Before Babri mosque was demolished, Prime Minister Narasimha Rao made attempts to dissuade the VHP from launching a movement. In his 317-page book “Ayodhya 6 December 1992” (Penguin/Viking 2006) , Rao made a singular point --- BJP aborted the Ayodhya solution. Always careful with words, the late Prime Minister insisted that BJP scuppered a possible solution to the temple dispute to keep the Ayodhya pot boiling. Till August 1992, Rao says, his talks with “apolitical” sadhus and sanyasis on how and where a Ram temple could be built in Ayodhya ' without breaking the law or upsetting communal harmony ' were proceeding quite well.

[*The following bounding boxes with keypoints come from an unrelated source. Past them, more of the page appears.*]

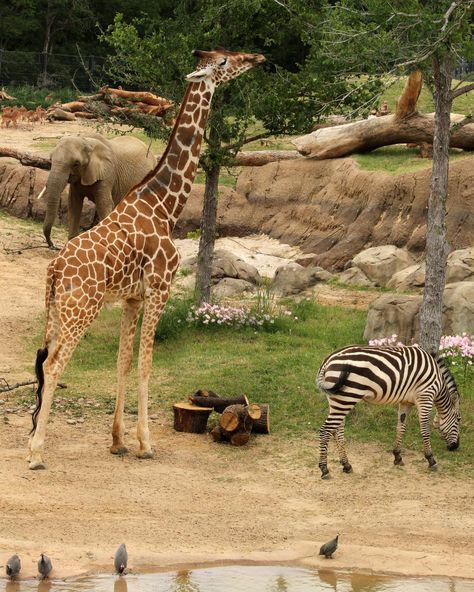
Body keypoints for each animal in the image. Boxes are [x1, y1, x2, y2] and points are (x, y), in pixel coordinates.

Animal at [28, 48, 266, 470]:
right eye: (223, 62)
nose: (257, 58)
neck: (165, 206)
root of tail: (54, 268)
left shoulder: (131, 297)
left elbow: (123, 361)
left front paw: (118, 441)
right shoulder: (159, 289)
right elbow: (146, 362)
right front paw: (146, 443)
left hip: (56, 311)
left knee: (43, 361)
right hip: (81, 310)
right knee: (54, 364)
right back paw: (37, 453)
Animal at [316, 344, 462, 478]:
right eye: (459, 420)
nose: (455, 447)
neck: (439, 382)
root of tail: (327, 360)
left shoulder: (405, 402)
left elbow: (401, 427)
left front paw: (397, 456)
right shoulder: (426, 396)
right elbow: (425, 430)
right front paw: (431, 459)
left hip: (337, 400)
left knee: (337, 431)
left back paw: (346, 465)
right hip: (347, 397)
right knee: (325, 430)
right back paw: (324, 470)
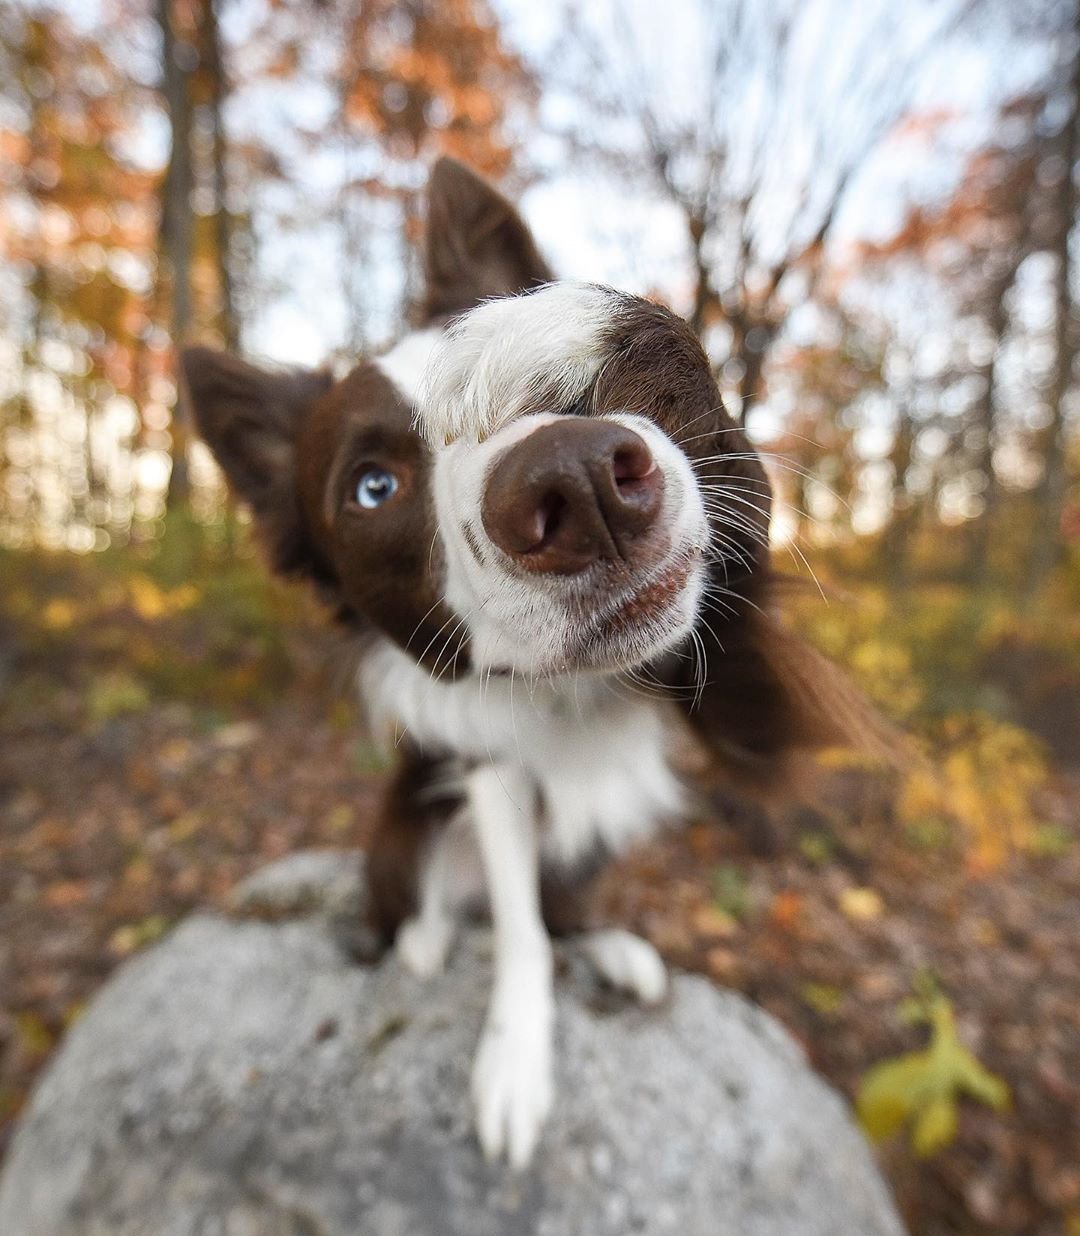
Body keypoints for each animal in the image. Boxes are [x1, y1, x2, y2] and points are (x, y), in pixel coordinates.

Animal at [179, 156, 884, 1166]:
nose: (579, 482)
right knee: (436, 906)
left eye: (566, 404)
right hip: (398, 828)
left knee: (567, 902)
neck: (572, 696)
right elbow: (520, 935)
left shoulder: (733, 668)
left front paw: (557, 322)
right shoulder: (491, 773)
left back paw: (611, 947)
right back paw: (426, 940)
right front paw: (515, 1064)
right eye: (371, 487)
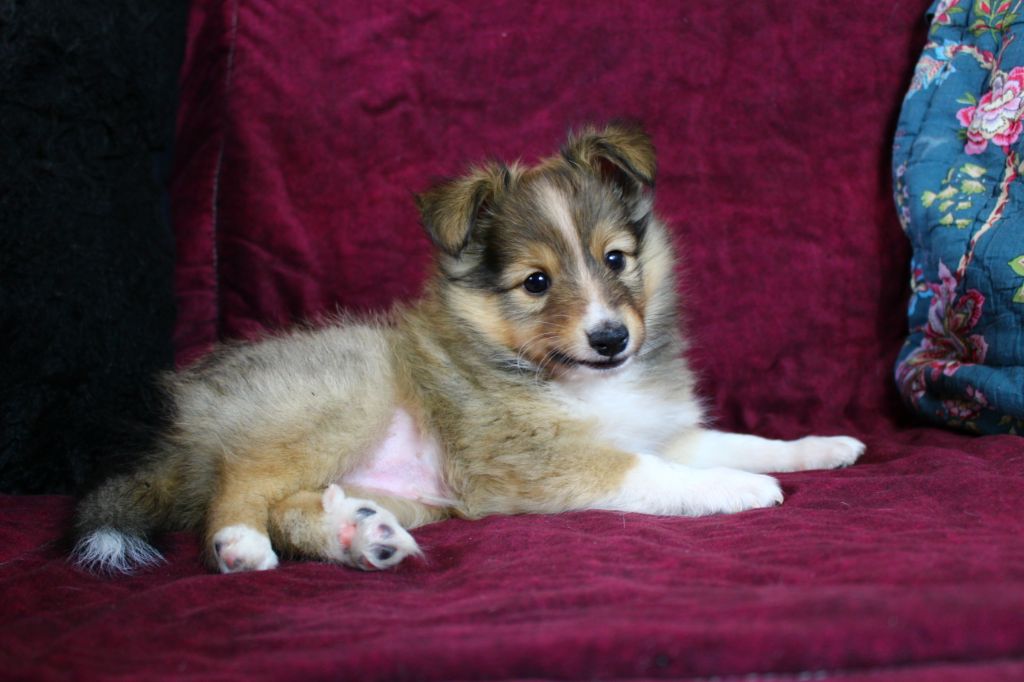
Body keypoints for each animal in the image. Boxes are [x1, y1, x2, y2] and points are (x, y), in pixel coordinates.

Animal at [72, 124, 865, 574]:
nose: (612, 338)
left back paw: (361, 538)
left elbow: (743, 440)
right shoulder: (542, 462)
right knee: (242, 481)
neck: (576, 379)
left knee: (293, 507)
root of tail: (189, 425)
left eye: (615, 259)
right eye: (536, 282)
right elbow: (655, 476)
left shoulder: (660, 430)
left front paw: (823, 448)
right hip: (338, 401)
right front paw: (738, 490)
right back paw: (240, 544)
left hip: (408, 494)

Then, all of a sudden, the sadhus broke off the talks. “Why did they (the sadhus) go back on their promise (to explore all avenues towards a peaceful settlement of the dispute)'” Rao wondered and then offered an explanation, “It was clear that there was a change of mind on their (the sadhus’) part or, what is more likely, on the part of political forces that controlled them.
In 2003, an upbeat All India Muslim Personal Law Board in Lucknow had summoned its grand assembly to clinch the Babri Masjid issue on the premise that the Vajpayee regime and the Sankaracharya of Kanchi would prevail upon the VHP to accept the legal mandate on the Ayodhya dispute. Vajpayee was prime minister and everything looked ‘final’ when a last minute spanner deprived him from going down in history as the greatest Indian.
The AIMPLB had given its final touches to a proposal to be made to Sri Jayendra Saraswati that had sought a mosque within the 67 acres of undisputed land, a legal mandate to debar Hindutva forces from raking up Mathura and Kashi, and a plaque at the disputed site recording the chronology of the dispute.
The moderates in the otherwise hawkish AIMPLB had got a shot in the arm when the influential Nadwa theological school decided to back the board’s bid to hammer out a compromise. Maulana Rabey Nadwi, rector of Darul-Uloom Nadwa, said there was no harm in a negotiated settlement.
The Muslim Personal Law Board had invited all Muslim MPs and community leaders to thrash out the Ayodhya issue.
However, Vajpayee and Kanchi Sankaracharya’s efforts to end the Ayodhya dispute were criticised by the VHP and RSS. It was a make-or-break gamble for Vajpayee who was keen to find a permanent
solution to end the Ayodhya impasse as it was unwilling to give a piece of land for a new Babri masjid near the disputed site.